Unconventional bright ground-state excitons in monolayer TiI$_2$ from first-principles calculations

TL;DR

This work demonstrates a bright ground-state exciton in a monolayer TiI$_2$ via ab initio screened configuration interaction and Bethe–Salpeter calculations, driven by SOC-induced $K$-valley conduction-band splitting and a weak electron–hole exchange which keeps the bright state lowest. The A exciton binds with $E_b^A\approx 441\ \mathrm{meV}$ and lies $\Delta_{DA}\approx +3\ \mathrm{meV}$ below the dark state D, with the B exciton at $\approx 105\ \mathrm{meV}$ higher; trions show a similar bright-ground-state behavior with $E_b^{\text{trion}}\approx 32\ \mathrm{meV}$ and a charge-dependent $\Delta_{DA}$ in the $12$–$18\ \mathrm{meV}$ range. The bright ground state persists under in-plane strains of $\pm 1\%$, and trions inherit brightness, suggesting TiI$_2$ as a promising platform for fast radiative recombination and optoelectronic applications. The findings illuminate a framework for discovering other materials with bright ground-state excitons, emphasizing the roles of halogen-driven SOC and weak exchange, and highlight the central influence of many-body Coulomb interactions in determining exciton fine structure.

Abstract

Based on \textit{ab initio} screened configuration interaction calculations we find that TiI$_2$ has a bright exciton ground state and identify two key mechanisms that lead to this unprecedented feature among transition metal dichalcogenides. First, the spin-orbit induced conduction band splitting results in optically allowed spin-alignment for electrons and holes across a significant portion of the Brillouin zone around the $\mathbf{K}$-valley, avoiding band crossings seen in materials like monolayer MoSe$_2$. Second, a sufficiently weak exchange interaction ensures that the bright exciton remains energetically below the dark exciton state. We further show that the bright exciton ground state is stable under various mechanical strains and that trion states (charged excitons) inherit this bright ground state.
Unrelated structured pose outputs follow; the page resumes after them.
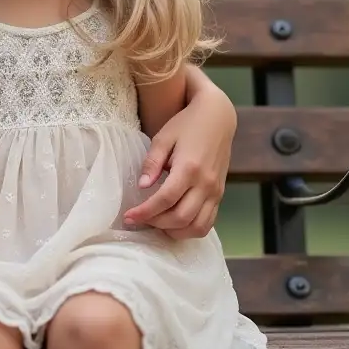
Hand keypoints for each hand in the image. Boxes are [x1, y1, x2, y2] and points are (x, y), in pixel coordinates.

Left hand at [124, 80, 235, 238]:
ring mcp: (216, 191)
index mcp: (189, 168)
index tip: (128, 217)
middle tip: (138, 219)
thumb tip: (142, 186)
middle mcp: (206, 183)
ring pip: (197, 226)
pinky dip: (190, 229)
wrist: (217, 117)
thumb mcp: (163, 137)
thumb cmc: (187, 124)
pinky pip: (208, 222)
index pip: (165, 200)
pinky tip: (174, 223)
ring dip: (174, 231)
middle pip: (180, 217)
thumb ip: (152, 163)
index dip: (145, 212)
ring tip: (156, 223)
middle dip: (156, 223)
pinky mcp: (220, 194)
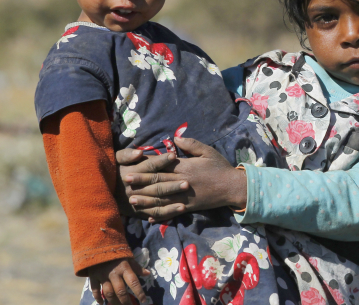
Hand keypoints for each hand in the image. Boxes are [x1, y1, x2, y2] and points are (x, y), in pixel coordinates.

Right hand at [87, 257, 149, 304]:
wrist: (98, 244)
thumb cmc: (116, 252)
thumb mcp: (128, 257)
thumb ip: (137, 267)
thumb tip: (148, 274)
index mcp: (124, 268)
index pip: (134, 282)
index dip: (139, 293)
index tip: (144, 301)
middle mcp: (114, 273)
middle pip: (120, 291)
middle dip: (126, 301)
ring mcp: (102, 276)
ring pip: (108, 293)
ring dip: (114, 302)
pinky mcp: (93, 277)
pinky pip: (95, 290)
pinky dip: (98, 297)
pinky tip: (102, 303)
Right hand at [114, 148, 187, 219]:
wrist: (100, 192)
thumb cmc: (112, 170)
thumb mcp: (115, 159)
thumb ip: (126, 154)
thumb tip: (139, 153)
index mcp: (131, 172)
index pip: (149, 166)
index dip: (161, 161)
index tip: (174, 155)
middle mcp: (136, 188)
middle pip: (156, 184)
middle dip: (172, 183)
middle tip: (187, 181)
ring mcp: (139, 201)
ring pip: (158, 200)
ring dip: (173, 197)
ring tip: (187, 193)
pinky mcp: (141, 211)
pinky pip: (156, 212)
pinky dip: (169, 211)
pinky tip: (182, 208)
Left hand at [126, 137, 247, 221]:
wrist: (232, 186)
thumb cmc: (220, 167)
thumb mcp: (207, 151)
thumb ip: (190, 144)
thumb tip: (174, 140)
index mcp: (184, 167)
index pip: (161, 166)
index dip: (146, 166)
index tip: (133, 165)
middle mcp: (181, 182)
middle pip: (157, 182)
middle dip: (140, 182)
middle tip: (125, 182)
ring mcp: (184, 196)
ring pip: (161, 199)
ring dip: (146, 200)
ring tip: (132, 200)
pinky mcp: (188, 207)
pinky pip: (171, 212)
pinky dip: (160, 215)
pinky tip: (149, 218)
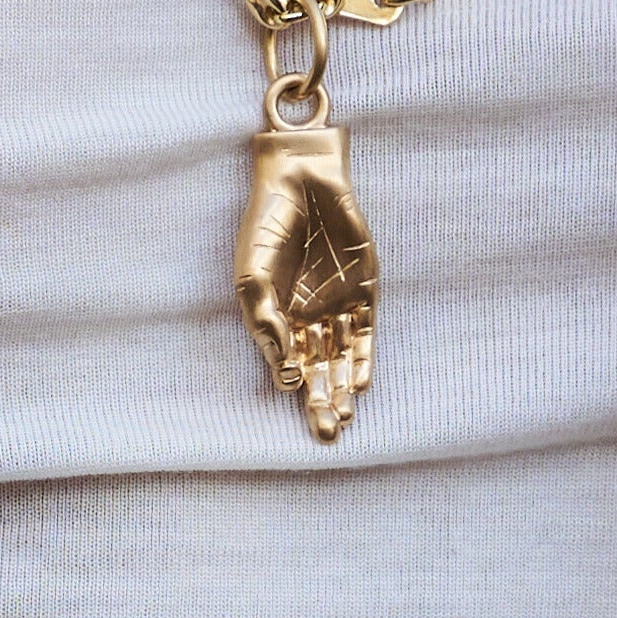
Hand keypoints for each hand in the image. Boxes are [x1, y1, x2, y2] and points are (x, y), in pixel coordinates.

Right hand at [233, 123, 375, 440]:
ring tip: (345, 417)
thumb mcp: (252, 275)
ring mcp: (337, 307)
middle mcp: (307, 320)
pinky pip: (364, 334)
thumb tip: (285, 368)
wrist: (301, 182)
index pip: (285, 366)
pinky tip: (361, 384)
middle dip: (321, 405)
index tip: (294, 390)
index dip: (291, 384)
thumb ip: (264, 321)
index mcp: (277, 319)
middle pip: (317, 372)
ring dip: (343, 389)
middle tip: (327, 435)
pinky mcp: (364, 291)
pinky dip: (362, 359)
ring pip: (341, 359)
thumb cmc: (267, 227)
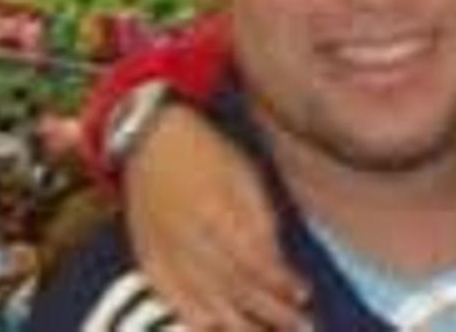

Our findings are expected to spark further investigation into related materials that bring along the two key features mentioned, as bright ground-state excitons are crucial for applications requiring fast radiative recombination.

Figures (5)

• Figure 1: Unit cell and band structure of monolayer TiI$_2$. (a) TiI$_2$ in top and side view with the in-plane lattice constant $a$ and $\mathrm{I}-\mathrm{I}$ distance $d$. (b) The band structure computed within DFT. The color indicates the spin expectation value along $z$. The inset shows the spin-orbit coupling induced conduction band splitting at $\mathbf{K}$.
• Figure 2: Low-energy excitonic states (a) Energetic positions of many-body optical dipoles are indicated by grey (black) vertical lines for the bright (dark) excitons. (b),(c) Configurational weights at $\mathbf{K}$ of the first bright (A) and first dark (D) exciton. The color of the bands indicates the spin expectation value along $z$ and the thickness of the bands corresponds to the excitonic weights.
• Figure 3: Low-energy trion states (a) Absorption spectrum of positive (red) and negative (blue) trions relative to the bright ground-state exciton A (grey). Energetic positions of many-body optical dipoles are indicated by vertical lines. The dark states, characterized by negligible dipole moments, are not visible at this scale. However, we use small vertical dark lines to indicate their energetic positions. (b),(c) Configurational weights at $\mathbf{K}$ of the first bright positively (A$^{+}_{\mathbf{K}}$) and negatively (A$^{-}_{\mathbf{K}}$) charged trion species. The color of the bands indicates the spin expectation value along $z$ and the thickness of the lines encodes the configurational weight.
• Figure 4: Dark-bright splitting under the influence of strain The in-plane lattice constant $a$ and the I-I distance $d$ have been varied within the interval $[-1, +1] \, \%$ from their equilibrium values.
• Figure 5: Dark-bright splitting analysis (a) Energetic splitting in meV between the dark (D) and the bright state (A) in monolayer TiI$_2$ (black/grey) and MoSe$_2$ (light-orange/orange) calculated at different levels in the exciton calculations: using only single-particle energies (IP), including diagonal electron-hole interactions (eh diag.) and including all interactions (eh) in \ref{['eq:BSE_matrix_elements']}. (b) Dark-bright splitting ($\Delta_{\mathrm{DA}}$) for TiI$_2$ and MoSe$_2$ as a function of the number of configurations (given by the radius around $\mathbf{K}$). The inset shows the conduction bands for both materials around $\mathbf{K}$ and the orange vertical lines indicate the radius $r_{\times}$ for which the spin-split conduction bands cross in MoSe$_2$.